The good, strong relationship you have always had with your mother is an excellent foundation. You probably are the best choice of person to be her advocate and protector in her later years. But that does not mean doing all of the work, providing all of the hands-on care, or enabling foolish choices on her part that may be increasingly at odds with reality.

You are going to have to let go of wanting her approval. Instead, start to trust your own judgement. You love your mother, and your assessment of what is best for her is likely to become more reliable than hers.

CTTN55 Mar 2017
How on earth can someone who needs caregiving be the caregiver for a couple in their 90s????

Exactly what kind of caregiving are you doing for your mother, and what kind of caregiving is she doing for the couple in their 90s?

Beth61 Mar 2017
Reading your post, I can see myself all over. I was SO tied to my Mom's approval but the strange thing was, she never gave me it. I spent my whole life chasing after her love and attention, even when she became ill and moved into a nursing home eventually. when I look back at my behavior, it makes me sad. But I guess it's all a part of being a human and a daughter.

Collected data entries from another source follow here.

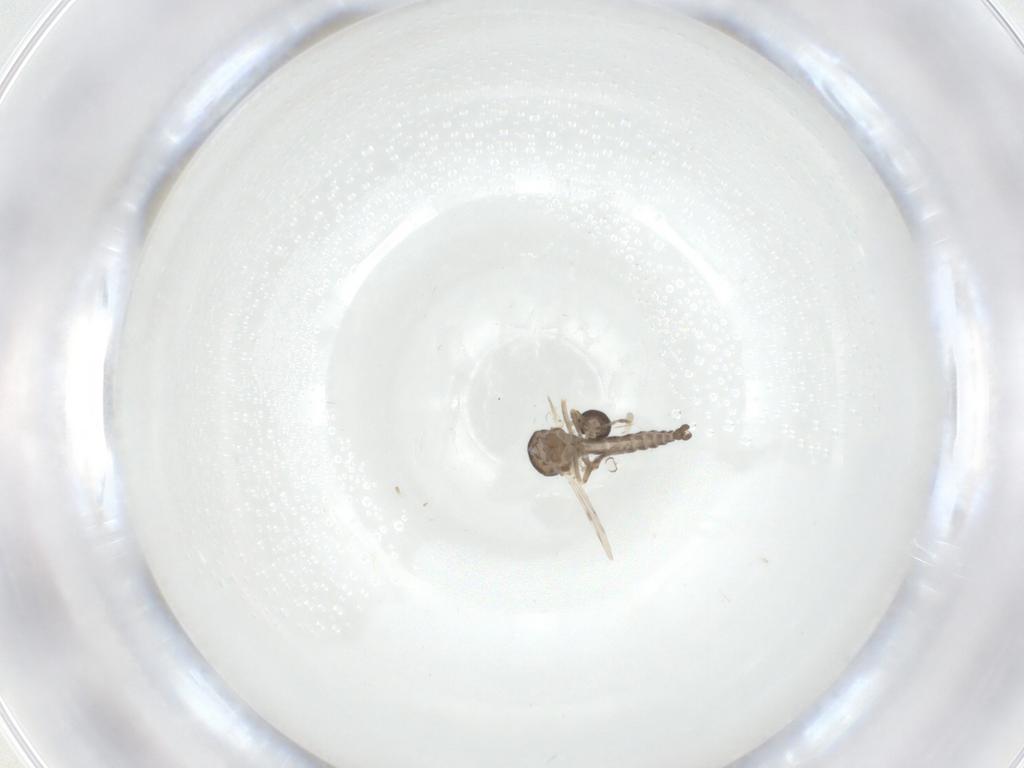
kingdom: Animalia
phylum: Arthropoda
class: Insecta
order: Diptera
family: Ceratopogonidae
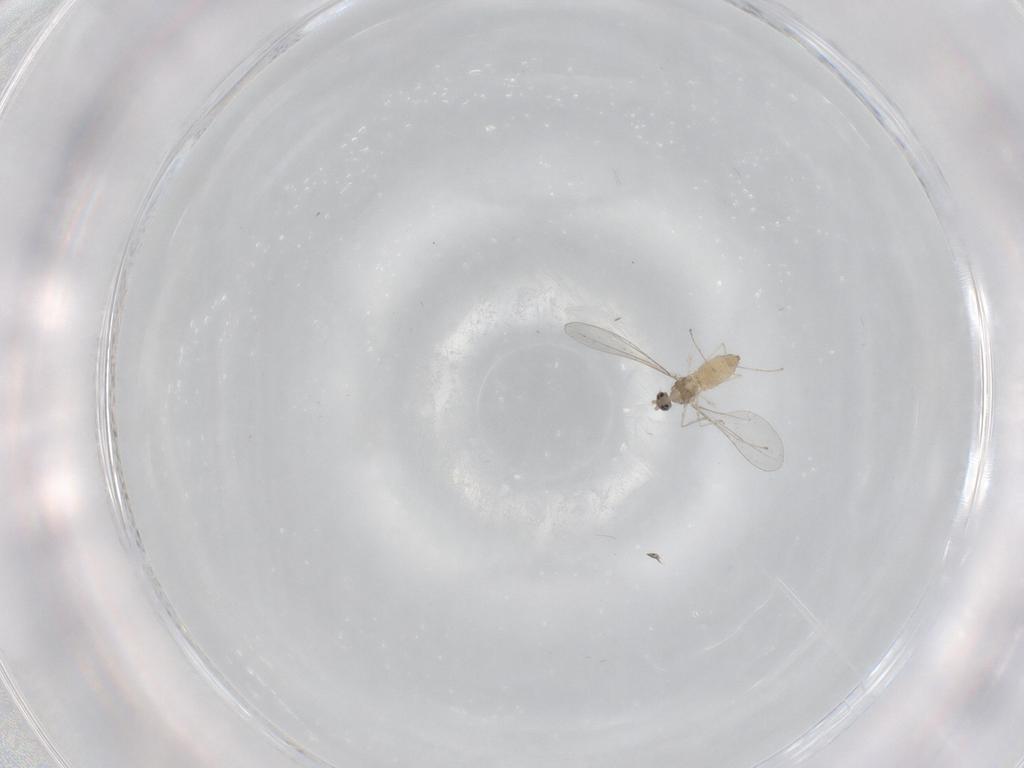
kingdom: Animalia
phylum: Arthropoda
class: Insecta
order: Diptera
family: Cecidomyiidae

You have limits, and that doesn't mean you're uncaring to set them. It just means that in order for you to function optimally you need to set up certain parameters around your life. Plus I agree with Shane regarding your dogs. They are probably feeling a little confused and abandoned. They thrive on consistency but it sounds like their routine is out of kilter.

Our intentions can be for the very best, but reality often reveals just what is, and is not, possible.